Michael Cera talks going bad for ‘Crystal Fairy’
Before discussing his new microbudgeted film, “Crystal Fairy,” Michael Cera gushes about the films of John Cassavetes. He cites “Opening Night,” starring Gena Rowlands as an unhinged stage actress, as his favorite. But he didn’t come around to “Husbands” — the filmmaker/actor’s seething look at three friends’ joint bender — right away. “The first time I watched it I felt like I was watching an acting class — actors flexing their muscles. But now I really love it.”
That said, if Cera, now 25, wants to be taken more seriously as a thespian — or even shed his nice guy George Michael Bluth image — he’s not being open about it. When asked about hunting for edgier fare — like “Crystal Fairy,” in which he’s an Ugly American on a drug trip — his answer is quiet and modest. “I was just trying to find people to collaborate with who had similar sensibilities,” he says. “It’s one of the great things about being involved in this business, that you can meet people who are so talented, whose stuff you admire, who you can potentially work with.”
After seeing “The Maid,” a hilariously neurotic Argentine dramedy about a grumpy housekeeper, he reached out to its director, Sebastian Silva. The two wound up collaborating on two movies. When the first, “Magic Magic,” about a woman’s (Juno Temple) descent into madness, ran into budget problems, they ran off to make the tiny “Crystal Fairy” in twelve days. There wasn’t a script, but there was a treatment. Everything was planned but the dialogue, which Silva would sometimes feed his actors — also including Gaby Hoffmann, as the titular hippie — before takes.
Cera briefly played an abrasive cokehead version of himself in “This is the End,” but “Crystal Fairy” finds Cera as a jerk at feature length. “He’s pretty self-serving,” he explains. “He’s incapable of putting himself in other people’s shoes. He’s so stuck in his head and his own agenda. In terms of playing him, though, it’s so much fun. You’ll pretend to be nice to someone when you’re just manipulating them, or just be outright rude to them.”

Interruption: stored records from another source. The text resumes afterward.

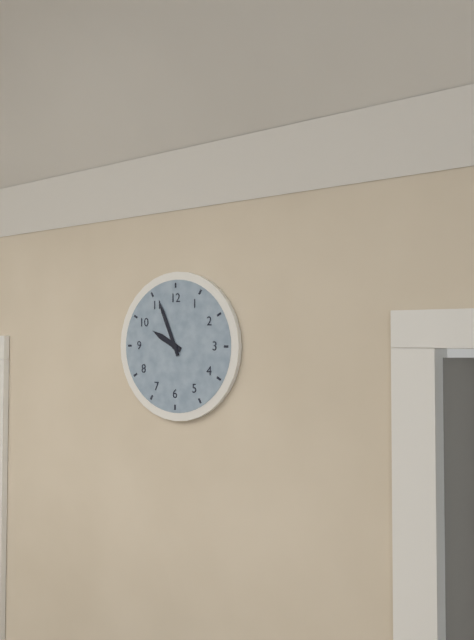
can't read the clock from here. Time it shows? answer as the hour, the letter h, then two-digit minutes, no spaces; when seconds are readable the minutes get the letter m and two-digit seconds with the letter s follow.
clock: 9h56
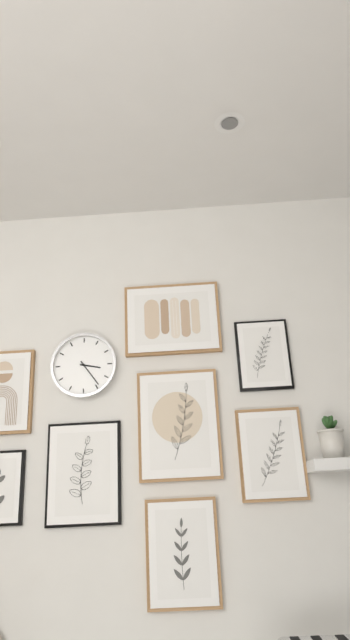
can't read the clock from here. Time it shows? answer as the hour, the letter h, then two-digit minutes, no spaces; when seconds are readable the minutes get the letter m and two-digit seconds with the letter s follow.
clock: 3h24
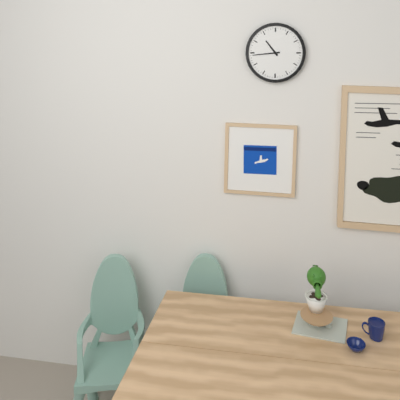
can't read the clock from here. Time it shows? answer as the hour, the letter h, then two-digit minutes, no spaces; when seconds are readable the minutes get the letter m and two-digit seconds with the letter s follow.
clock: 10h44
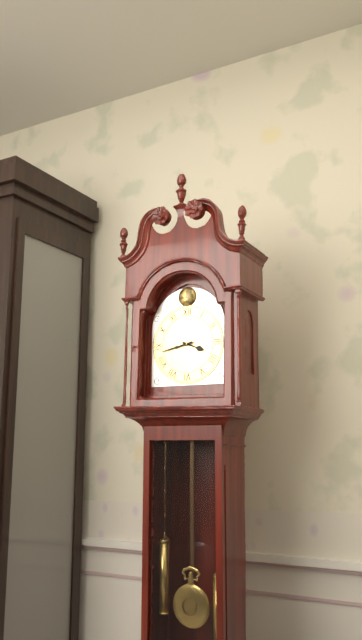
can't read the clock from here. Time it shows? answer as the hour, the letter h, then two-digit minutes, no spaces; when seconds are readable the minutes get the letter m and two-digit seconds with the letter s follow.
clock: 3h43
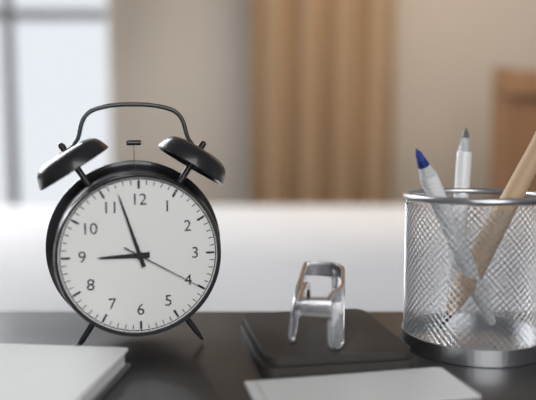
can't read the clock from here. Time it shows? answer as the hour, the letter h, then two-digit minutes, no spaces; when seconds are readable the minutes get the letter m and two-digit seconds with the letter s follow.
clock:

That’s a different persona for him, and a different way of working. “We’d just run the camera and film the scene, so you could really immerse yourself in that feeling,” Cera says.
Director Sebastian Silva on Cera:
“I really like the way Michael looks. I’m really into how people look. His is such a versatile face. I feel it could be anything. I don’t think I could ever work with, like, Ryan Gosling. Not that I don’t like his acting, but I’m not intrigued by his looks. In “Harold and Maude,” you’re never going to forget their faces. There’s something about features I think is really important. Gaby has a very specific face. Natalie Portman looks like — what does she look like? Like nothing. I mean, imagine Michael at 45! It’s so amazing. What is he going to look like?”